DENMARK

Danish Crown opens for piglet share ownership

Pork

Danish Crown will tie the chain from farm to fork closer together. One of the ways to do that is to invite the piglet producers in as share owners in a way that triggers both the residual payment and the attribution that takes place each year to the individual share owner's account.

Posted on Apr 15 ,00:30

Danish Crown opens for piglet share ownership

In the autumn, Danish Crown's board of representatives set up a committee to come up with proposals for modernizing the 137-year-old cooperative. The committee is now ready with its first proposal, which will make it possible for producers of piglets to become part-owners and receive residual payment for the piglets that are sold and later slaughtered by Danish Crown.

"This is an offer to piglet producers to ensure their sales, just as a shareholder in Danish Crown has always been guaranteed sales of their slaughter animals. Over the years, we have had a number of piglet producers who have asked if we could make a model where they also became share owners in Danish Crown and got closer to the company. We saw this most recently in the survey we did in the autumn prior to the work in our committee, and it has now led to a concrete model", says Asger Krogsgaard, chairman of Danish Crown.
═══
EXERCISE OBJECTIVE = Quote the full article on Danish Crown's piglet share ownership word for word. The listing that follows was drawn from a separate source.

DATA BLOCK =
═══
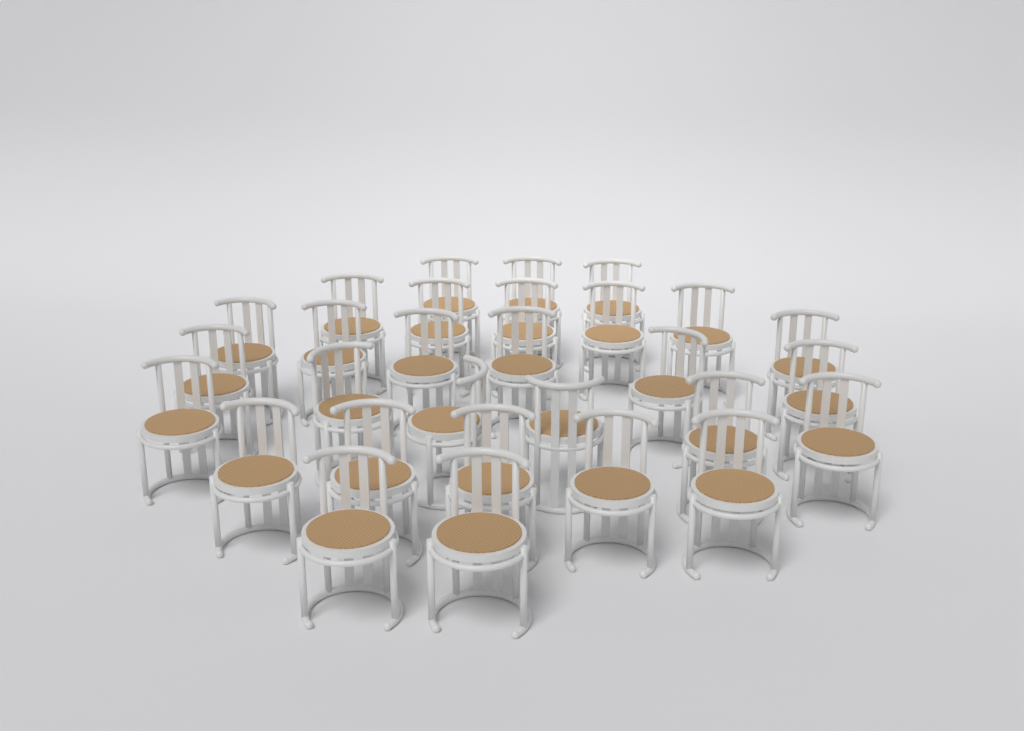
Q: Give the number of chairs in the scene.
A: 29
═══
RESPONSE TO THIS TASK =
DENMARK

Danish Crown opens for piglet share ownership

Pork

Danish Crown will tie the chain from farm to fork closer together. One of the ways to do that is to invite the piglet producers in as share owners in a way that triggers both the residual payment and the attribution that takes place each year to the individual share owner's account.

Posted on Apr 15 ,00:30

Danish Crown opens for piglet share ownership

In the autumn, Danish Crown's board of representatives set up a committee to come up with proposals for modernizing the 137-year-old cooperative. The committee is now ready with its first proposal, which will make it possible for producers of piglets to become part-owners and receive residual payment for the piglets that are sold and later slaughtered by Danish Crown.

"This is an offer to piglet producers to ensure their sales, just as a shareholder in Danish Crown has always been guaranteed sales of their slaughter animals. Over the years, we have had a number of piglet producers who have asked if we could make a model where they also became share owners in Danish Crown and got closer to the company. We saw this most recently in the survey we did in the autumn prior to the work in our committee, and it has now led to a concrete model", says Asger Krogsgaard, chairman of Danish Crown.